Esta consciente reiteração da falsidade tem a ver com o desempenho eficaz em
termos de opinião pública da justificativa desta desregulação progressiva.
Também está ligada à
necessidade de desmontar as resistências culturais à flexibilização acelerada
do trabalho, que se manifesta na opinião do primeiro ministro italiano “não
político” ou “técnico”, o financeiro Monti, sobre o tédio de um trabalho
estável, definido como uma espécie de cadeia perpétua na qual o trabalhador se
encontra preso a um mesmo posto de trabalho durante toda a vida. O reverso
desta afirmação é o verdadeiramente significativo: os jovens devem se acostumar
ao fato de que só encontrarão em suas vidas trabalho precário, temporário,
instável.
Mas a conexão constante
entre criação de emprego e desregulação trabalhista tem também, como os
problemas matemáticos, uma pergunta oculta.

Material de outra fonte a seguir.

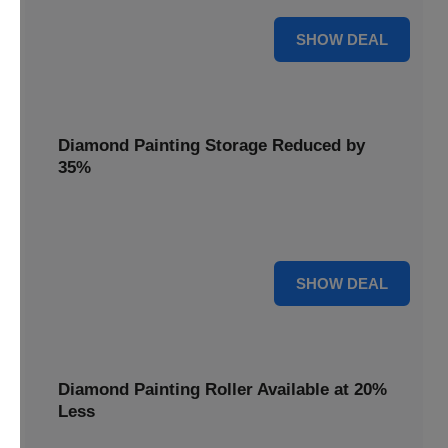
15% OFF
SHOW DEAL
Diamond Painting Storage Reduced by
35%
Organize your gems effortlessly with Diamond Painting
Storage, reduced by 35% for a tidy workspace.
35% OFF
SHOW DEAL
Diamond Painting Roller Available at 20%
Less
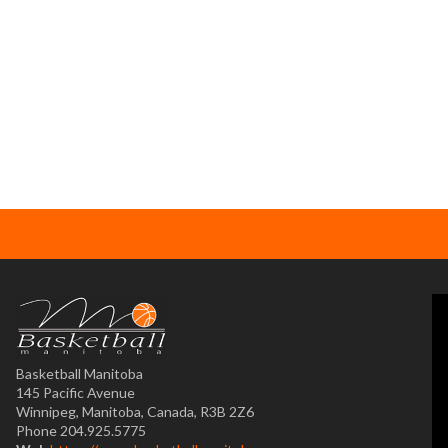
Basketball Manitoba
145 Pacific Avenue
Winnipeg, Manitoba, Canada, R3B 2Z6
Phone 204.925.5775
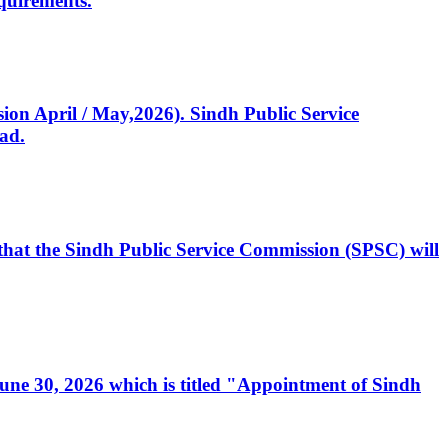
quirements.
ssion April / May,2026). Sindh Public Service
ad.
, that the Sindh Public Service Commission (SPSC) will
 June 30, 2026 which is titled "Appointment of Sindh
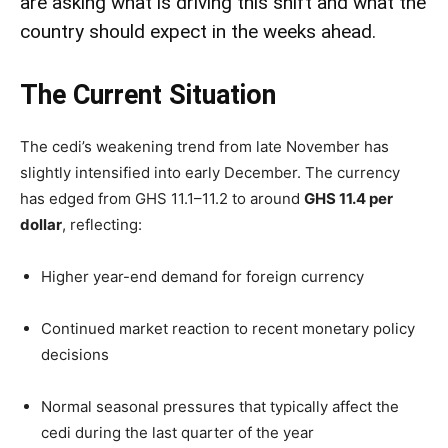
are asking what is driving this shift and what the
country should expect in the weeks ahead.
The Current Situation
The cedi’s weakening trend from late November has
slightly intensified into early December. The currency
has edged from GHS 11.1–11.2 to around
GHS 11.4 per
dollar
, reflecting:
Higher year-end demand for foreign currency
Continued market reaction to recent monetary policy
decisions
Normal seasonal pressures that typically affect the
cedi during the last quarter of the year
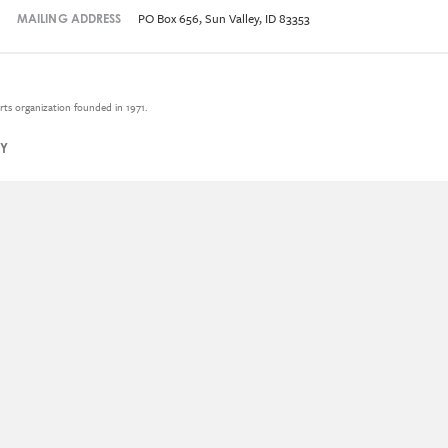
PO Box 656, Sun Valley, ID 83353
MAILING ADDRESS
rts organization founded in 1971.
CY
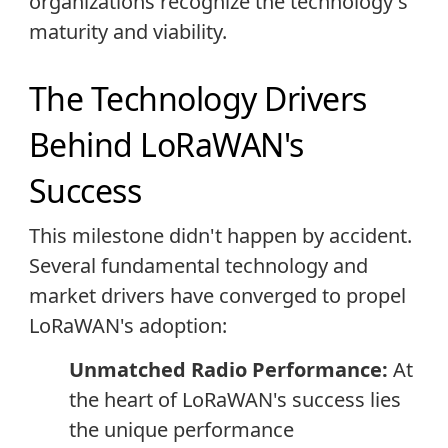
organizations recognize the technology's
maturity and viability.
The Technology Drivers
Behind LoRaWAN's
Success
This milestone didn't happen by accident.
Several fundamental technology and
market drivers have converged to propel
LoRaWAN's adoption:
Unmatched Radio Performance:
At
the heart of LoRaWAN's success lies
the unique performance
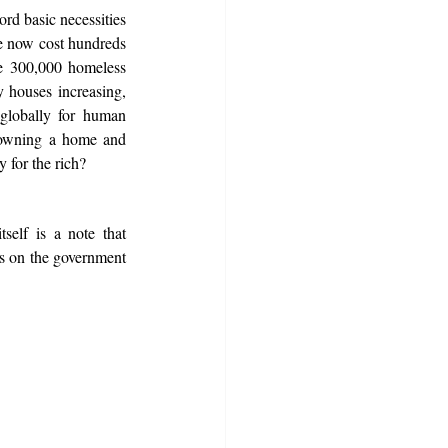
rd basic necessities 
e now cost hundreds 
e 300,000 homeless 
houses increasing, 
globally for human 
 owning a home and 
y for the rich?
self is a note that 
ds on the government 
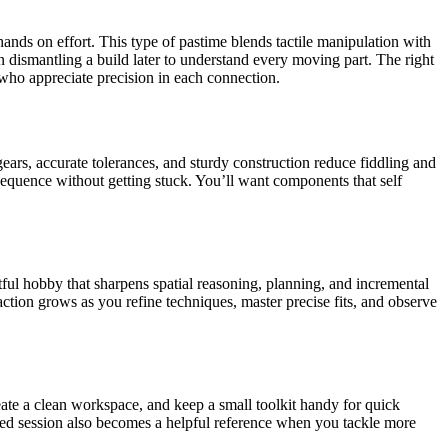
ands on effort. This type of pastime blends tactile manipulation with
in dismantling a build later to understand every moving part. The right
 who appreciate precision in each connection.
gears, accurate tolerances, and sturdy construction reduce fiddling and
equence without getting stuck. You’ll want components that self
ful hobby that sharpens spatial reasoning, planning, and incremental
action grows as you refine techniques, master precise fits, and observe
reate a clean workspace, and keep a small toolkit handy for quick
ted session also becomes a helpful reference when you tackle more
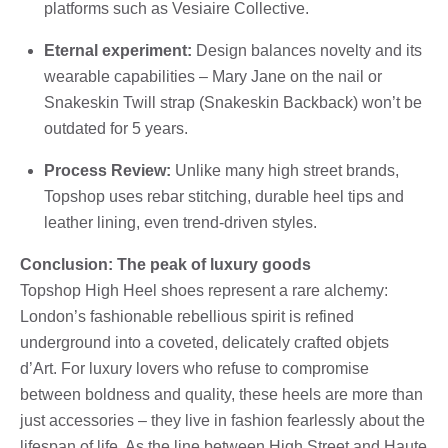
platforms such as Vesiaire Collective.
Eternal experiment:
Design balances novelty and its
wearable capabilities – Mary Jane on the nail or
Snakeskin Twill strap (Snakeskin Backback) won’t be
outdated for 5 years.
Process Review:
Unlike many high street brands,
Topshop uses rebar stitching, durable heel tips and
leather lining, even trend-driven styles.
Conclusion: The peak of luxury goods
Topshop High Heel shoes represent a rare alchemy:
London’s fashionable rebellious spirit is refined
underground into a coveted, delicately crafted objets
d’Art. For luxury lovers who refuse to compromise
between boldness and quality, these heels are more than
just accessories – they live in fashion fearlessly about the
lifespan of life. As the line between High Street and Haute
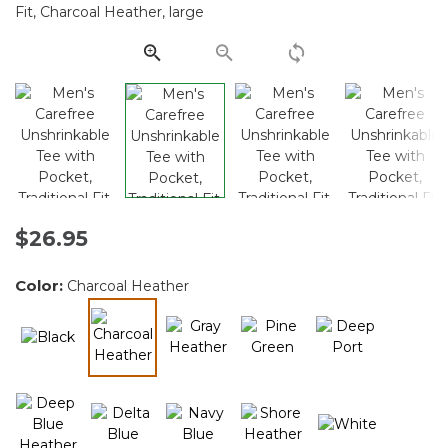
Same
page
link.
$26.95
Color:
Charcoal Heather
selected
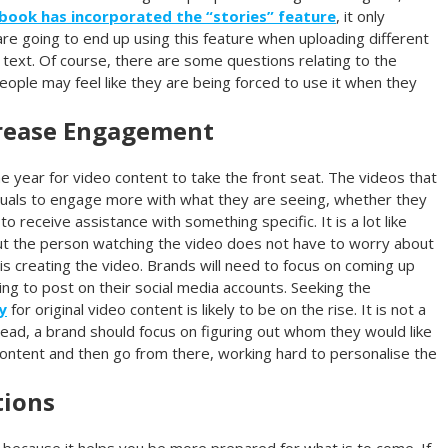
book has incorporated the “stories” feature
, it only
e going to end up using this feature when uploading different
 text. Of course, there are some questions relating to the
people may feel like they are being forced to use it when they
crease Engagement
the year for video content to take the front seat. The videos that
viduals to engage more with what they are seeing, whether they
o receive assistance with something specific. It is a lot like
, but the person watching the video does not have to worry about
is creating the video. Brands will need to focus on coming up
ing to post on their social media accounts. Seeking the
y
for original video content is likely to be on the rise. It is not a
ead, a brand should focus on figuring out whom they would like
content and then go from there, working hard to personalise the
tions
 because it helps you be more prepared for what is to come. If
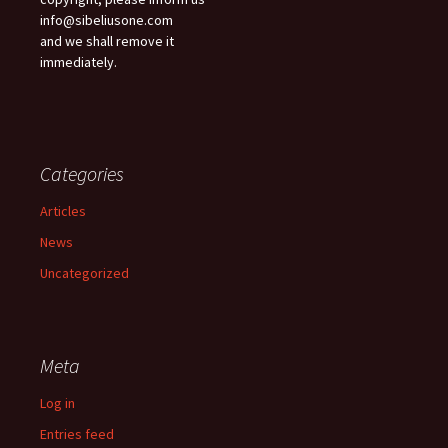
info@sibeliusone.com
and we shall remove it
immediately.
Categories
Articles
News
Uncategorized
Meta
Log in
Entries feed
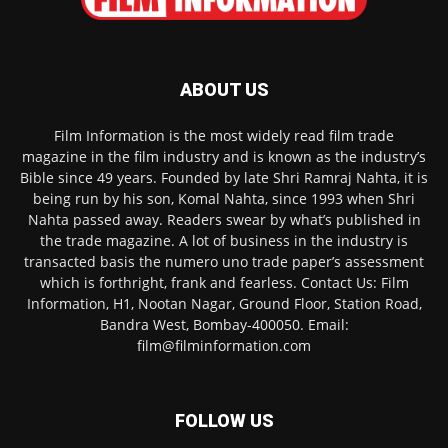
ABOUT US
Film Information is the most widely read film trade
magazine in the film industry and is known as the industry’s
Bible since 49 years. Founded by late Shri Ramraj Nahta, it is
being run by his son, Komal Nahta, since 1993 when Shri
Nahta passed away. Readers swear by what’s published in
the trade magazine. A lot of business in the industry is
transacted basis the numero uno trade paper’s assessment
which is forthright, frank and fearless. Contact Us: Film
Information, H1, Nootan Nagar, Ground Floor, Station Road,
Bandra West, Bombay-400050. Email:
film@filminformation.com
FOLLOW US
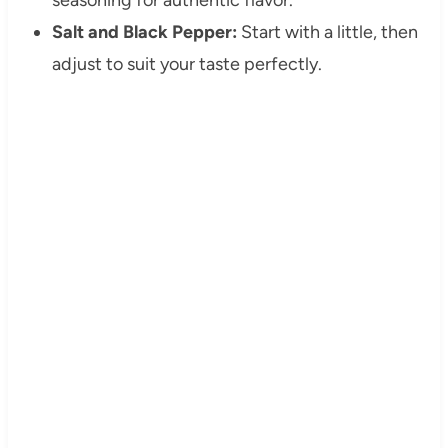
Salt and Black Pepper:
Start with a little, then
adjust to suit your taste perfectly.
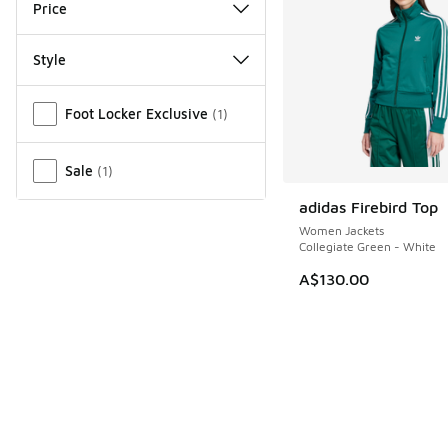
Price
Style
Miscellaneous
Foot Locker Exclusive
(
1
)
Sale
(
1
)
adidas Firebird Top
Women Jackets
Collegiate Green - White
A$130.00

E é uma interrogação fundamental
para o Direito do Trabalho. Trata-se de responder a uma pergunta central sobre
a conveniência ou inconveniência do sindicato e do coletivo como elemento
significativo e em alguns sentidos determinante na regulação das relações de
trabalho, do projeto contratual e de sua execução. A resposta, todavia, não é
explícita, como a própria pergunta, mas é crucial para a resolução do problema.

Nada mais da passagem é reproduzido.